Podany tekst →
====================
Menu

niedziela, 22 lutego 2015

Pralinki z fasoli adzuki

Czekoladowe, delikatne, wyjątkowe w smaku - tak bym opisała pralinki robione na bazie fasoli adzuki, daktyli i karobu. Pozostałe dodatki możemy dobrać według swoich upodobań :) można je zrobić z nadzieniem, np. oszeszkami. Ja te pralinki robiłam już kilka razy, ostatnie jednak bez nadzienia. Jest to jedno z tych "dań", które trzeba zaplanować wcześniej, gdyż fasolkę musimy moczyć około 12 godzin, jednak naprawdę warto. Same pralinki robi się szybko, a jeszcze szybciej znikają. Idealne na małe przyjęcia, możemy je podać np. na urodzinach dziecka. Żaden rodzic nie będzie miał za złe, że serwujemy takie słodkości, gdy dowie się z jakich składników zostały zrobione :)
====================
Krótkie zadanie 1 → Zapisz dokładnie fragment tekstu o pralinkach z fasoli adzuki: zacznij od słów zawierających „Pralinki z fasoli”, a zakończ po słowach „zostały zrobione :)”.

Zapisy do zadania →
====================
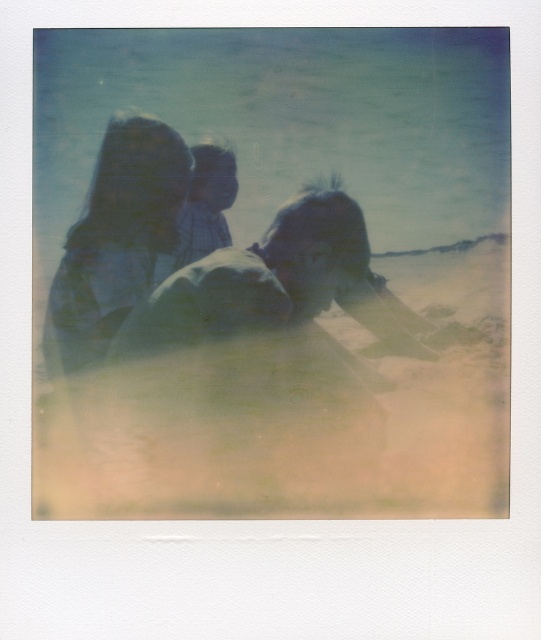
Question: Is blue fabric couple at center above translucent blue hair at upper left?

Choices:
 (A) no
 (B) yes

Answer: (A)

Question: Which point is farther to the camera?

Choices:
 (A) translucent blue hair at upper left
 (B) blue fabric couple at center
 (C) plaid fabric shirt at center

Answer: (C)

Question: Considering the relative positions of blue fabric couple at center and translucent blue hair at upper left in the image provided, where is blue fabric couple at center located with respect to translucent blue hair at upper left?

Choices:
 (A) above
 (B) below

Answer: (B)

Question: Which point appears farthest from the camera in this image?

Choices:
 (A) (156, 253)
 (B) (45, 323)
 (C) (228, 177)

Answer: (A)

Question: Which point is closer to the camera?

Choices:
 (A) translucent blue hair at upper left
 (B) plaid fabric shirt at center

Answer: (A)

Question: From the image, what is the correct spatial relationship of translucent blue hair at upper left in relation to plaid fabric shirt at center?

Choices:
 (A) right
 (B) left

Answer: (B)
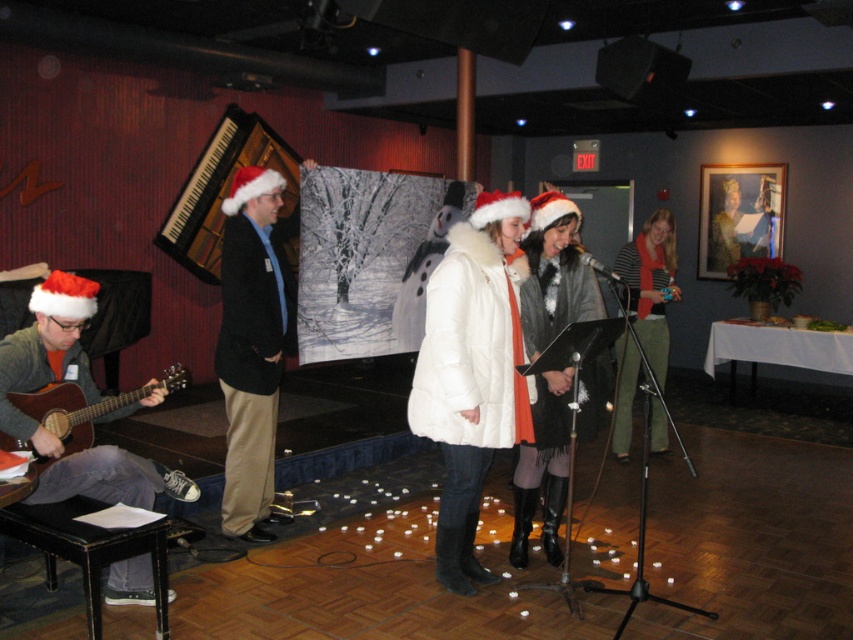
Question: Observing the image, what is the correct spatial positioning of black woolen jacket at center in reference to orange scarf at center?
====================
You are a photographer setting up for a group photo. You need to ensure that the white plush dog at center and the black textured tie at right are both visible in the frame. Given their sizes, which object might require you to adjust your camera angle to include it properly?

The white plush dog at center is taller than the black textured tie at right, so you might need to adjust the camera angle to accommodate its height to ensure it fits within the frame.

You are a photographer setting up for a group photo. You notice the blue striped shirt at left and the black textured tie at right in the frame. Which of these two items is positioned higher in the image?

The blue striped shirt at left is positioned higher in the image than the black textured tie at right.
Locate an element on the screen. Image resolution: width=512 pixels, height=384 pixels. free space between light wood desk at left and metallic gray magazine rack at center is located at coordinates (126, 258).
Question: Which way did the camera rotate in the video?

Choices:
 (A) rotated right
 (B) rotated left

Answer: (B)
====================
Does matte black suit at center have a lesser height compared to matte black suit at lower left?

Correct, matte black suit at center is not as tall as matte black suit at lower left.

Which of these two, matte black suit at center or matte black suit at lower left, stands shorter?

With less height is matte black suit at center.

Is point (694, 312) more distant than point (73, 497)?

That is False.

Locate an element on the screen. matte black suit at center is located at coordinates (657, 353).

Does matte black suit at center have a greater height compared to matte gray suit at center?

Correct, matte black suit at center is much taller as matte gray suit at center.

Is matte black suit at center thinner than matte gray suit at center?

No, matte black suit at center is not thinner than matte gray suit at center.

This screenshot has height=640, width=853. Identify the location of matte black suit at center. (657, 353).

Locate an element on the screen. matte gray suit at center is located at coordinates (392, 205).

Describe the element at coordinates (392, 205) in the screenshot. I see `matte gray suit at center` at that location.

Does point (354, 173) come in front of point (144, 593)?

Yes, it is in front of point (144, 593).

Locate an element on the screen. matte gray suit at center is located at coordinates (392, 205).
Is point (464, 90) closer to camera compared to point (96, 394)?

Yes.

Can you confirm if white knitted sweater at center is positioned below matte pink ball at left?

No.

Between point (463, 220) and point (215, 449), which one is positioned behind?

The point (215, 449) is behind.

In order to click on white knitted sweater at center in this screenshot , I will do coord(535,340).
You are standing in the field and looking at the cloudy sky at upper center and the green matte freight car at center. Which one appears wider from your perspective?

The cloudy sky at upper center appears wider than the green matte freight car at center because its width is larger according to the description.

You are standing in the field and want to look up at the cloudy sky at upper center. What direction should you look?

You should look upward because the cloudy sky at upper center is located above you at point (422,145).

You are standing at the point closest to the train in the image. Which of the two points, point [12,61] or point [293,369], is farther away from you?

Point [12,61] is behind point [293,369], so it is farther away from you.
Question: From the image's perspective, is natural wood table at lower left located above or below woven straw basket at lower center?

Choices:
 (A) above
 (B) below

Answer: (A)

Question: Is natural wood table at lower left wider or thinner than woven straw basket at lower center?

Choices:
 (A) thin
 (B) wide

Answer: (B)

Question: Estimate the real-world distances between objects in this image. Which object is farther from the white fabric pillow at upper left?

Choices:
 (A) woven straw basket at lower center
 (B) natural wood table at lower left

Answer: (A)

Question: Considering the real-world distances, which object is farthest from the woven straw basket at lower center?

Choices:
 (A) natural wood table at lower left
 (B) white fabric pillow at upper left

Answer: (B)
====================
Krótkie zadanie 2 → Wskaż w zapisach każdy wiersz, w którym występuje słowo „shirt”, i przepisz go w całości.

Odpowiedź pisemna 1 →
Pralinki z fasoli adzuki

Czekoladowe, delikatne, wyjątkowe w smaku - tak bym opisała pralinki robione na bazie fasoli adzuki, daktyli i karobu. Pozostałe dodatki możemy dobrać według swoich upodobań :) można je zrobić z nadzieniem, np. oszeszkami. Ja te pralinki robiłam już kilka razy, ostatnie jednak bez nadzienia. Jest to jedno z tych "dań", które trzeba zaplanować wcześniej, gdyż fasolkę musimy moczyć około 12 godzin, jednak naprawdę warto. Same pralinki robi się szybko, a jeszcze szybciej znikają. Idealne na małe przyjęcia, możemy je podać np. na urodzinach dziecka. Żaden rodzic nie będzie miał za złe, że serwujemy takie słodkości, gdy dowie się z jakich składników zostały zrobione :)

Odpowiedź pisemna 2 →
 (C) plaid fabric shirt at center
 (B) plaid fabric shirt at center
Question: From the image, what is the correct spatial relationship of translucent blue hair at upper left in relation to plaid fabric shirt at center?
You are a photographer setting up for a group photo. You notice the blue striped shirt at left and the black textured tie at right in the frame. Which of these two items is positioned higher in the image?
The blue striped shirt at left is positioned higher in the image than the black textured tie at right.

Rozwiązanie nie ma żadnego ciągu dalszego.